People like to give each other gifts -- for birthdays and holidays and thank yous, and sometimes just because. The thing is, it's not always easy to come up with a good gift idea. So people will find a theme and latch onto that, and run it into the ground.

I have a sister who likes wolves, so when we can't think of anything else to get her, we get her something with a picture of a wolf on it -- a shirt, an afghan, whatever. I have a brother-in-law who liked ducks, so for awhile everyone was giving him duck-themed presents (until he asked us all to please stop).

I'm a writer, so I get a lot of pens -- which is nice, but I hardly ever use pens; I learned to type before I hit my teens and do all my writing with a keyboard.

And I write fantasy, especially stories with dragons in them, so I started getting dragons. All kinds of dragons. Ivory dragons, brass dragons, paper dragons, plastic dragons, hand-carved wooden dragons, Lego dragons, Welsh dragons, Chinese dragons.

I'm fine with this, actually, because I really do like dragons, but one year apparently I was being particularly hard to shop for, and I got about half a dozen dragons at once. It was a bit challenging figuring out where to put them all. And when I had found them all places, and looked around, I found myself thinking that if this went on for a few years it could easily get out of hand -- there wouldn't be room in the house for anything but dragons. I might become a dragon hoarder, the fantasy equivalent of a crazy cat lady...

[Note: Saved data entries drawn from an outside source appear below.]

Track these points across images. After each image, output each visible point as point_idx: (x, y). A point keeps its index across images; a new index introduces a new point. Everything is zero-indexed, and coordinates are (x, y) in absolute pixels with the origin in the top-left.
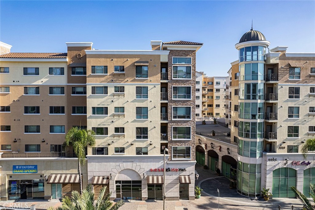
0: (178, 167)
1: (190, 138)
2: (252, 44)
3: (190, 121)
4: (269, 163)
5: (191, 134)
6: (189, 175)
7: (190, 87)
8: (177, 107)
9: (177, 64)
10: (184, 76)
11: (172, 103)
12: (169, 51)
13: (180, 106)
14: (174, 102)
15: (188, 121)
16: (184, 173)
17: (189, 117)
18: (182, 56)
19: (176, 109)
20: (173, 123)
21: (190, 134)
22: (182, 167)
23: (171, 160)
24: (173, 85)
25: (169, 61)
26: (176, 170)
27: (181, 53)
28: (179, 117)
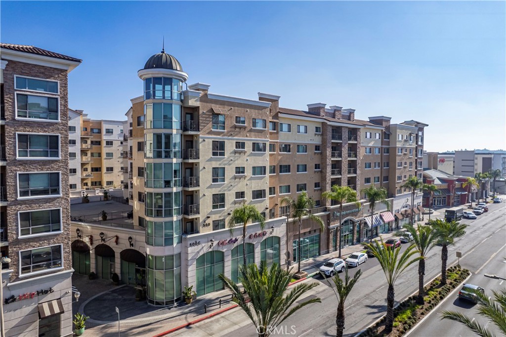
0: (34, 289)
1: (59, 230)
2: (164, 74)
3: (58, 198)
4: (190, 249)
5: (62, 221)
6: (60, 299)
7: (57, 137)
8: (28, 174)
9: (26, 91)
10: (44, 115)
11: (16, 166)
12: (7, 62)
13: (36, 172)
14: (21, 165)
15: (55, 199)
16: (49, 297)
17: (56, 191)
18: (38, 76)
19: (25, 178)
20: (21, 205)
21: (59, 222)
22: (44, 287)
23: (18, 279)
24: (17, 131)
25: (5, 82)
26: (31, 296)
27: (36, 70)
28: (34, 193)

That was the start of the story. I combined that with a character from Thurber and an image from Sturgeon, and there it was.

And just about then I was invited to submit a story to The Ultimate Dragon, so I finished up "The Man Who Loved Dragons" and sent them that. The editor at Byron Preiss Visual Productions, who was packaging the anthology, accepted it, and I thought that was that.

But then, when the book was delivered to the actual publisher (Dell, I think), the in-house editor didn't like my story and asked BPVP to find a replacement. The fine folks at BPVP called and asked if I maybe had another dragon story handy.

I did, and I sent it to them, and that story, "Sirinita's Dragon," is what wound up in the book. "The Man Who Loved Dragons" was homeless.

I wasn't in any great hurry to do anything with it; I had sold plenty of short fiction by then, and having a few stories stashed away for emergencies didn't bother me. So I put it aside.

And then a few years later, FoxAcre agreed to publish a new edition of my short story collection Crosstime Traffic. To make it more marketable, it was suggested I should add a previously-unpublished bonus story.

I looked in my stash, and chose "The Man Who Loved Dragons."

And there it is. Hasn't been reprinted anywhere; that's its only appearance.